Task directions: With nothing left out, give the data back exactly.

Extracted material:
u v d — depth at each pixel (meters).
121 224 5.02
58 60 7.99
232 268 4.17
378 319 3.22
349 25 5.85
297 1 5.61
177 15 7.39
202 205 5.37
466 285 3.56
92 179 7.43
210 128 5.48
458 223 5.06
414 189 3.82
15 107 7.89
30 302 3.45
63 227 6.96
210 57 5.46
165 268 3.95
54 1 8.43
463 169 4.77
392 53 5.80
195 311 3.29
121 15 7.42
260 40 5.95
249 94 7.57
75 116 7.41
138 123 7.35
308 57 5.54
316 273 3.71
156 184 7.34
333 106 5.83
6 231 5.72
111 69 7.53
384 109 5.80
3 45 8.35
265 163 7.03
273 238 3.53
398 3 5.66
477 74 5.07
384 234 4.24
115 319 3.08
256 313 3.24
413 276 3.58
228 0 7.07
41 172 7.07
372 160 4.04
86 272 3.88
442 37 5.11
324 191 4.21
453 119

Problem solution:
u v d — depth at each pixel (meters).
121 224 5.02
58 60 7.99
232 268 4.17
378 319 3.22
349 25 5.85
297 1 5.61
177 15 7.39
202 205 5.37
466 285 3.56
92 179 7.43
210 128 5.48
458 223 5.06
414 189 3.82
15 107 7.89
30 302 3.45
63 227 6.96
210 57 5.46
165 268 3.95
54 1 8.43
463 169 4.77
392 53 5.80
195 311 3.29
121 15 7.42
260 40 5.95
249 94 7.57
75 116 7.41
138 123 7.35
308 57 5.54
316 273 3.71
156 184 7.34
333 106 5.83
6 231 5.72
111 69 7.53
384 109 5.80
3 45 8.35
265 163 7.03
273 238 3.53
398 3 5.66
477 74 5.07
384 234 4.24
115 319 3.08
256 313 3.24
413 276 3.58
228 0 7.07
41 172 7.07
372 160 4.04
86 272 3.88
442 37 5.11
324 191 4.21
453 119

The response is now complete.